GRAPH RUNTIME: APACHE TVM
Apache TVM is a comprehensive, open-source machine learning compiler framework that enables the efficient deployment of deep learning models on different hardware platforms. It bridges the gap between the rapidly evolving landscape of deep learning models and the diverse ecosystem of computing hardware. It focuses on optimising and compiling models from higher level frameworks (like PyTorch) into machine executable code that is optimised for the specific target hardware. It allows for the addition of new hardware backends as the computing landscape evolves to maintain cross-platform support.
PORTABILITY: oneAPI
oneAPI is an initiative started by Intel and now run by the UXL Foundation (a project within the Linux Foundation) aimed at creating a unified and open programming model for developing applications that can run across various computing architectures, including CPUs, GPUs, FPGAs, and other accelerators. The project seeks to address the complexity of programming for diverse hardware by providing a single, coherent framework that abstracts hardware-specific details.
oneAPI consists of DPC++ programming language, toolkits targeting specific development domains, and a set of performance libraries and APIs. It facilitates cross-platform software development and builds on open standards, notably SYCL (more below) to ensure broad compatibility and encourage adoption by the developer community.
PORTABILITY: SYCL
SYCL is a high-level programming model designed to help developers write code for heterogeneous computing using standard C++. It is developed by the Khronos Group and aims to make parallel programming more accessible and efficient by leveraging different platforms like CPUs, GPUs, DSPs, and FPGAs using a unified framework. It provides abstractions for expressing parallelism and managing memory across different compute devices. SYCL code is portable and can run on any Edge AI device that supports the SYCL runtime.
INTERFACES: OpenCL
OpenCL is widely used in applications that require high performance computing and offers a powerful way to harness the computational power of GPUs and other processors alongside traditional CPU resources. It is an open standard for cross-platform, parallel programming of diverse processors found in Edge AI devices, using kernels that execute across many parallel work units and offering explicit memory management control. It provides a framework for writing programs that execute on a heterogeneous platform. Managed by the Khronos Group, it enables developers to write efficient and portable code for a wide range of Edge AI devices.

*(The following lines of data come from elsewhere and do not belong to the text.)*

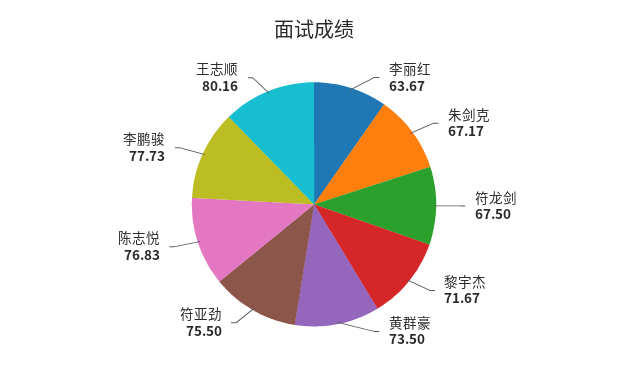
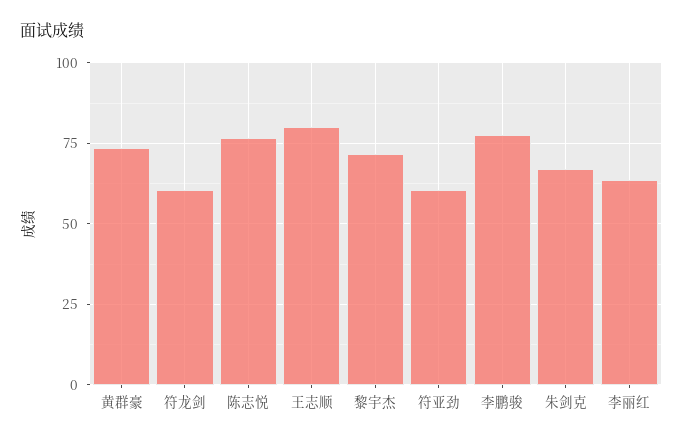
  {
    "李丽红": 63.67,
    "朱剑克": 67.17,
-   "符龙剑": 67.5,
+   "符龙剑": 60,
    "黎宇杰": 71.67,
    "黄群豪": 73.5,
-   "符亚劲": 75.5,
+   "符亚劲": 60,
    "陈志悦": 76.83,
    "李鹏骏": 77.73,
    "王志顺": 80.16
  }

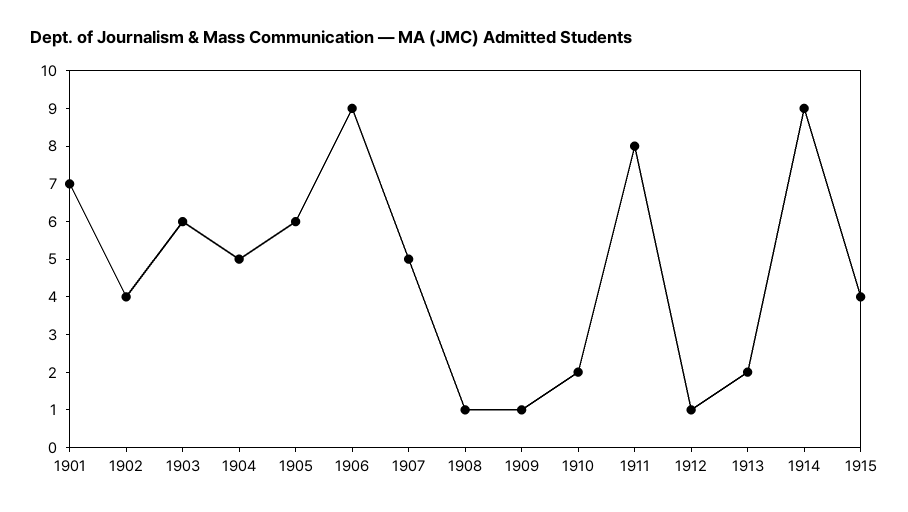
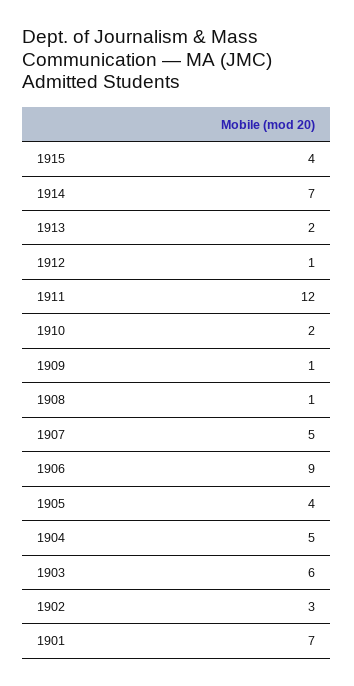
  {
    "1901": 7,
-   "1902": 4,
+   "1902": 3,
    "1903": 6,
    "1904": 5,
-   "1905": 6,
+   "1905": 4,
    "1906": 9,
    "1907": 5,
    "1908": 1,
    "1909": 1,
    "1910": 2,
-   "1911": 8,
+   "1911": 12,
    "1912": 1,
    "1913": 2,
-   "1914": 9,
+   "1914": 7,
    "1915": 4
  }

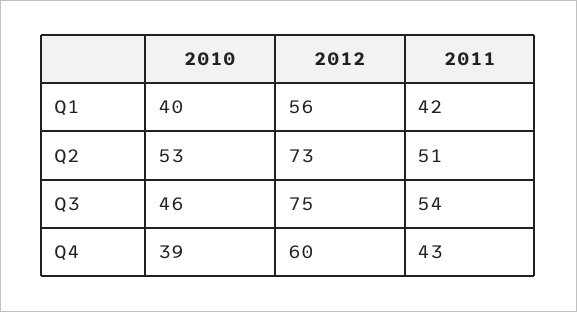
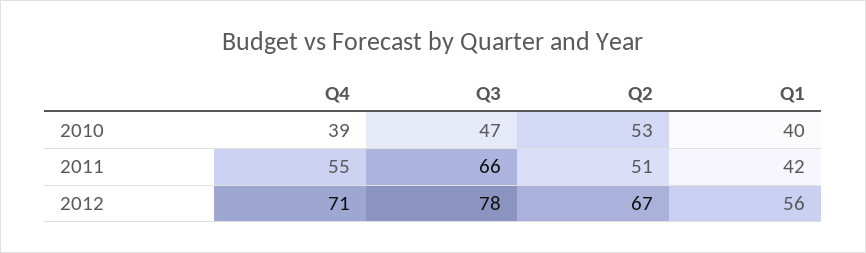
  {
    "2010": {
      "Q1": 40,
      "Q2": 53,
-     "Q3": 46,
+     "Q3": 47,
      "Q4": 39
    },
    "2012": {
      "Q1": 56,
-     "Q2": 73,
+     "Q2": 67,
-     "Q3": 75,
+     "Q3": 78,
-     "Q4": 60
+     "Q4": 71
    },
    "2011": {
      "Q1": 42,
      "Q2": 51,
-     "Q3": 54,
+     "Q3": 66,
-     "Q4": 43
+     "Q4": 55
    }
  }

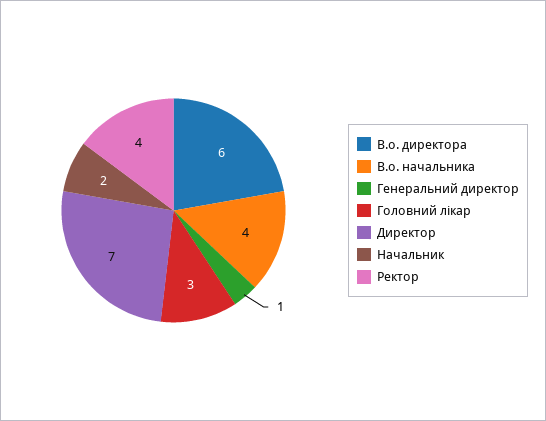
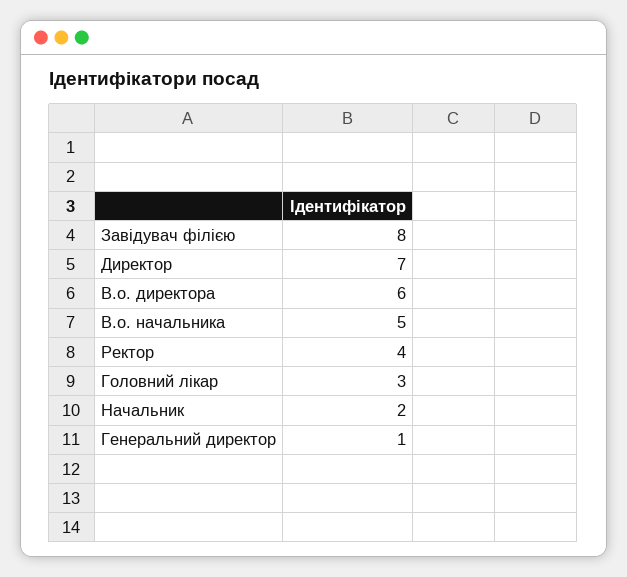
  {
    "В.о. директора": 6,
-   "В.о. начальника": 4,
+   "В.о. начальника": 5,
    "Генеральний директор": 1,
    "Головний лікар": 3,
    "Директор": 7,
    "Начальник": 2,
-   "Ректор": 4
+   "Ректор": 4,
+   "Завідувач філією": 8
  }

INTERFACES: VULKAN COMPUTE
Vulkan Compute offers a powerful and flexible platform for leveraging GPUs for non-graphics computational asks. It is part of the Vulkan API that operates across multiple platforms, enabling applications to run on a wide range of devices. It gives developers explicit control over GPU operations, memory management and synchronisation for finely tuned performance optimisations. Its cross-platform nature and explicit control over GPU resources make it a compelling choice for developers looking to optimise the performance of compute-intensive Edge AI applications.